How he became a mathematician
“After completing preparatory classes, I entered the École Polytechnique (nicknamed ‘X’), having chosen the maths option, with computer science in my third year. I finished my training at the Paris branch of the ENST (École nationale supérieure for Telecommunications). I was interested above all in the computer science side of my studies; I was a little less interested in telecommunications. Afterwards, I was hired by this laboratory as a design engineer. After a year and a half, I was convinced of the usefulness of doing a doctorate, since my job included a lot of research. As a thesis subject, I became interested in techniques of mathematical decomposition. These make it possible to transform a complex problem into a combination of simpler problems.”

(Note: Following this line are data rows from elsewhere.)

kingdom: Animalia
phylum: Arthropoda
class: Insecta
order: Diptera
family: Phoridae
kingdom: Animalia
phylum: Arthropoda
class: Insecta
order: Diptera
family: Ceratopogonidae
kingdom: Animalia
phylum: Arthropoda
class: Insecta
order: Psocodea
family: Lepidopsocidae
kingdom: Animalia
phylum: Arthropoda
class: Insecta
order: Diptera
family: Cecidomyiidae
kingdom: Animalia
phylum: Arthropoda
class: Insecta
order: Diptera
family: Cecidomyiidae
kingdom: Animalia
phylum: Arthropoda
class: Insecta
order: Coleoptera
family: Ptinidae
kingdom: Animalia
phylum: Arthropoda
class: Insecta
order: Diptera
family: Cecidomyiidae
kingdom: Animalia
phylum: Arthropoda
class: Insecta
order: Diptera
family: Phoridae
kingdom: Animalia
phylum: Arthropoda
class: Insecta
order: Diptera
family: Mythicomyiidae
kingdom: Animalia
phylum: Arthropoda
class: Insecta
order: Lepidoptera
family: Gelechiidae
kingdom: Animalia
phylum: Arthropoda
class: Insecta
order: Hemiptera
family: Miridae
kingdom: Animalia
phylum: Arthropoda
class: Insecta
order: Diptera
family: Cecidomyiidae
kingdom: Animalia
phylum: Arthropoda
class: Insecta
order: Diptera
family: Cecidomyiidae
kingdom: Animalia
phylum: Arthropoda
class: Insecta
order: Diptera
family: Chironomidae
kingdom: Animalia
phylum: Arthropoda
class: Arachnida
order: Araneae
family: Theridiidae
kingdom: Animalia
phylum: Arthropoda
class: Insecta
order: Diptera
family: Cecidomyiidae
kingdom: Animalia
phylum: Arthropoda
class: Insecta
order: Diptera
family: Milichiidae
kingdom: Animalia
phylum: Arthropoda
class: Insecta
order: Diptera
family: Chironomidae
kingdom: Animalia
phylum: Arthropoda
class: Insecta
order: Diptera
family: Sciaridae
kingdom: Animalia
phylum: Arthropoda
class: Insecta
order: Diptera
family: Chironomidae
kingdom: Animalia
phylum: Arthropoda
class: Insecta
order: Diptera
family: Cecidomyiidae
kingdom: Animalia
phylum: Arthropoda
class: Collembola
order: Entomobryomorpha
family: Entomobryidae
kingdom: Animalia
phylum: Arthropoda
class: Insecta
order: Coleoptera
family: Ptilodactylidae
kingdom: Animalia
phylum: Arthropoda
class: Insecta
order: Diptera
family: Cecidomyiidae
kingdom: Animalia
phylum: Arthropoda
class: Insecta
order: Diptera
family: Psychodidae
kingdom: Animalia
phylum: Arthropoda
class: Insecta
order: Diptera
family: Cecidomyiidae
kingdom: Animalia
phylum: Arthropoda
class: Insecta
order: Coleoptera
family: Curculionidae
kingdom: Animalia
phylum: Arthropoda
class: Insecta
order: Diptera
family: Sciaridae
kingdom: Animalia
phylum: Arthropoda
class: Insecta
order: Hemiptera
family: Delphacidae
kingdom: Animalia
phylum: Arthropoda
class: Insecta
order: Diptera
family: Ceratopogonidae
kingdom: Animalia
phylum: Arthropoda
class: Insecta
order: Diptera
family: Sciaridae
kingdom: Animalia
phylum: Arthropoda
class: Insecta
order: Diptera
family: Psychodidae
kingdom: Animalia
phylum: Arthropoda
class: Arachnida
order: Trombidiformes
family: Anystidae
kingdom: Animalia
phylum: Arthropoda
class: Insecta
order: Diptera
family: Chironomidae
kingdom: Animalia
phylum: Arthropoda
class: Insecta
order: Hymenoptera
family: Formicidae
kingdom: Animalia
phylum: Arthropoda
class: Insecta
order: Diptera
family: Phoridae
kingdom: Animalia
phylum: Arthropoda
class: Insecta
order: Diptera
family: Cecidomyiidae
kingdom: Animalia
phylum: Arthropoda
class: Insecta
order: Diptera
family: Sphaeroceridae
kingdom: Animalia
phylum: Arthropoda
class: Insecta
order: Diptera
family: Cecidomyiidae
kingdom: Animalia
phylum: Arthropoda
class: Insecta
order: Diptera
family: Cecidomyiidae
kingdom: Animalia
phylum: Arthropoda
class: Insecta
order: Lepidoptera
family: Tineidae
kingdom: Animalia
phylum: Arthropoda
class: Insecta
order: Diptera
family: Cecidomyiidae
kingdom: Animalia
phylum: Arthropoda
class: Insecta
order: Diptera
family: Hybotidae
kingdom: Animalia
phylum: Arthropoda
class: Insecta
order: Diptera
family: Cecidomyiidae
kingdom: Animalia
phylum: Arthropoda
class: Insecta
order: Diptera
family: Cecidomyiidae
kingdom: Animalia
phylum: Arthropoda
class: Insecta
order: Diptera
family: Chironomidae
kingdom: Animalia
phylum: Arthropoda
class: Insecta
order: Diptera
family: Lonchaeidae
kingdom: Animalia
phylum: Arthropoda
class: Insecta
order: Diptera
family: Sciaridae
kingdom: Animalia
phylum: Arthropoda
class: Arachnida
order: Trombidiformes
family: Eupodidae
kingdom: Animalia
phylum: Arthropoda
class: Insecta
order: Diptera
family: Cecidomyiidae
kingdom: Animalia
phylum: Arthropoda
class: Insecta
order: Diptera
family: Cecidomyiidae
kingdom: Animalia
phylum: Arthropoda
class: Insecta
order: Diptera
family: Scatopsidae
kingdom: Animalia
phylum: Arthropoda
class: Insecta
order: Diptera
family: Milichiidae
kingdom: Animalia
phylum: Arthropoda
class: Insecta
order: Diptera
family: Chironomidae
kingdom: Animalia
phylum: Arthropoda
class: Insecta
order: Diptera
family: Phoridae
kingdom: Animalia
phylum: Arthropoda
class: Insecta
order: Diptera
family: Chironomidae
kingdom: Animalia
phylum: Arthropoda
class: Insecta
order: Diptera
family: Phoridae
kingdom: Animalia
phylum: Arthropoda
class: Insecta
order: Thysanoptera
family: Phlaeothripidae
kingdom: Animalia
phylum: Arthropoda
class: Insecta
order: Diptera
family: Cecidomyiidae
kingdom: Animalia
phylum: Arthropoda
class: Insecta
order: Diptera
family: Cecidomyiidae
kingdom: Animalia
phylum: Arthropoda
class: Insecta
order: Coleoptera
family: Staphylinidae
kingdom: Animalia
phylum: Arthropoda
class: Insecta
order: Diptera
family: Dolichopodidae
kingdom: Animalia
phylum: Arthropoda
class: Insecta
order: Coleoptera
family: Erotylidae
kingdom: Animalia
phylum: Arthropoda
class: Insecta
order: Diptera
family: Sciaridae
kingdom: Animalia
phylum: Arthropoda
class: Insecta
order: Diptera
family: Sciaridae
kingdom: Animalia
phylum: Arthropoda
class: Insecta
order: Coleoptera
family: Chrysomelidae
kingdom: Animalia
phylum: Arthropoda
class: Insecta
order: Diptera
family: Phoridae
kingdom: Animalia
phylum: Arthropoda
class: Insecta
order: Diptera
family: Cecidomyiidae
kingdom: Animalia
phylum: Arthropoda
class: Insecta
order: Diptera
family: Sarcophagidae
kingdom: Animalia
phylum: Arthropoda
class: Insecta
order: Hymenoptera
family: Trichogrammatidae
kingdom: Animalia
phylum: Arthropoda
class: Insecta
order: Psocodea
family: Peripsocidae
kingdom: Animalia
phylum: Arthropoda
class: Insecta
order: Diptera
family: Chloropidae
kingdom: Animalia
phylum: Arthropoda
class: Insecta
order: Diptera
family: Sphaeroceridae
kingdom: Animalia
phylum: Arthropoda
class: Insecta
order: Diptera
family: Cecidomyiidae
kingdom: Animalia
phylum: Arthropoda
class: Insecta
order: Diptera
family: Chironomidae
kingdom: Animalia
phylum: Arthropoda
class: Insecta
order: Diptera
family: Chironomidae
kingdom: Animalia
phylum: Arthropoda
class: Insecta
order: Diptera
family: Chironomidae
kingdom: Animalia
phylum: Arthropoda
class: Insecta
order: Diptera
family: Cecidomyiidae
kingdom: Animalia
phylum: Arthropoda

The design engineer brings his expertise to the different jobs performed by the group, whether researching new technologies, solving scientific problems, or performing operational research as an aid to decision-making.
How mathematics comes into play in his job
“I am a research engineer with the e-lab of the Research and Development and Technological Innovation Division of the Bouygues group. My task is to conduct research in scientific calculation and provide the other members of the group (TF1, Construction, Colas, BYTelecom, BYImmobilier) with advice and decision-making tools. This involves pure research tasks, of the type “What is the probability that a 30-second publicity spot will be watched all the way through?” It also includes producing prototypes and models; for example, calculating a provisional maintenance plan for a road network as part of a call for bids. Last but not least, I also develop software, such as tools for organizing tasks at a building site, or a process for optimizing the filling of advertising slots on TF1.
“I’m part of an eight-person lab; seven of my colleagues hold doctorates. My role is to lead projects, in teams of two or three engineers, starting from the moment when a problem has been identified up until a tool or a study can be delivered.
“Aside from skills in maths and scientific calculations, my job requires listening skills in order to understand the client’s question; it also requires an ability to react. As it turns out, clients are often able to clarify their expectations after we’ve made a first stab at the problem; in return, we can then propose a precisely adapted solution.
What are the qualifications?
Bac + 8, doctorate in applied mathematics or computer science.